# lemon 5 speed serial number



## spoker (Aug 3, 2021)

guy sent me a serial number pic and the list ays its a 52?


----------



## sworley (Aug 3, 2021)

SN should be by the headbadge for a 1970 model. Looks like a repaint, too. Bare metal no red oxide primer by the fender/sissybar mount.


----------



## Coyote (Aug 3, 2021)

I recall Schwinn changed from rear to headtube stamping in May of 1970, so this one could be a rear stamp.
I agree, looks like a repaint without closer inspection though.


----------



## sworley (Aug 3, 2021)

Saying April so I guess that checks out. I did not know that! 





						Schwinn Serial Number Results
					

Vintage Schwinn serial number lookup. Enter your Schwinn serial number in the box and click



					bikehistory.org


----------



## spoker (Aug 3, 2021)

■ RECORDS PROVIDED ■
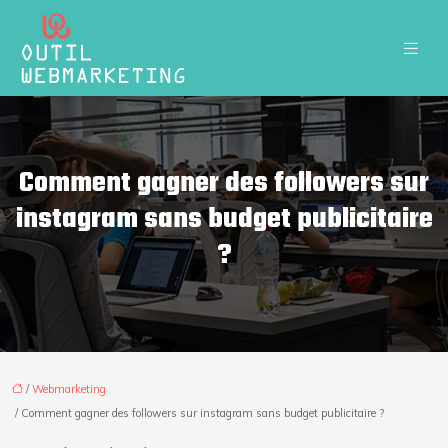
Comment gagner des followers sur
instagram sans budget publicitaire
?
/
Webmarketing
/ Comment gagner des followers sur instagram sans budget publicitaire ?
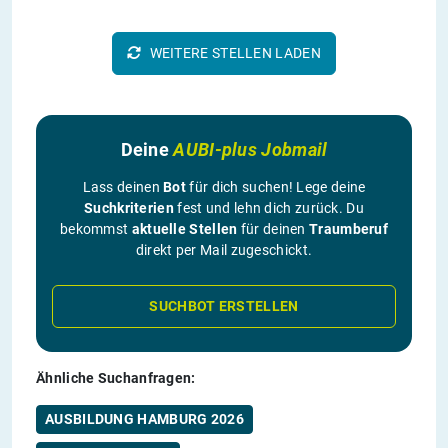
WEITERE STELLEN LADEN
Deine
AUBI-plus Jobmail
Lass deinen
Bot
für dich suchen! Lege deine
Suchkriterien
fest und lehn dich zurück. Du
bekommst
aktuelle Stellen
für deinen
Traumberuf
direkt per Mail zugeschickt.
SUCHBOT ERSTELLEN
Ähnliche Suchanfragen:
AUSBILDUNG HAMBURG 2026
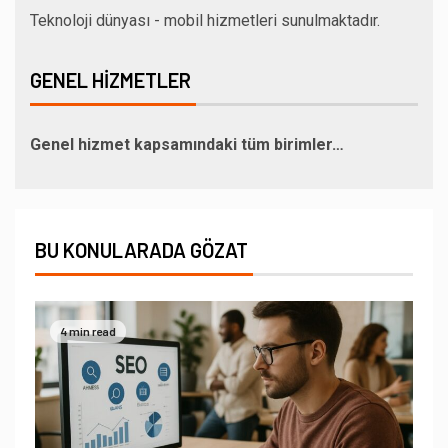
Teknoloji dünyası - mobil hizmetleri sunulmaktadır.
GENEL HIZMETLER
Genel hizmet kapsamındaki tüm birimler…
BU KONULARADA GÖZAT
4 min read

■ DIRECTIONS FOR THIS TASK ■
In the serial number thread, revise the stretch from "SN should be" through "closer inspection though." so that "repaint" becomes "respray". You won't need the entries for this.

■ PROBLEM SOLUTION ■
SN should be by the headbadge for a 1970 model. Looks like a respray, too. Bare metal no red oxide primer by the fender/sissybar mount.


----------



## Coyote (Aug 3, 2021)

I recall Schwinn changed from rear to headtube stamping in May of 1970, so this one could be a rear stamp.
I agree, looks like a respray without closer inspection though.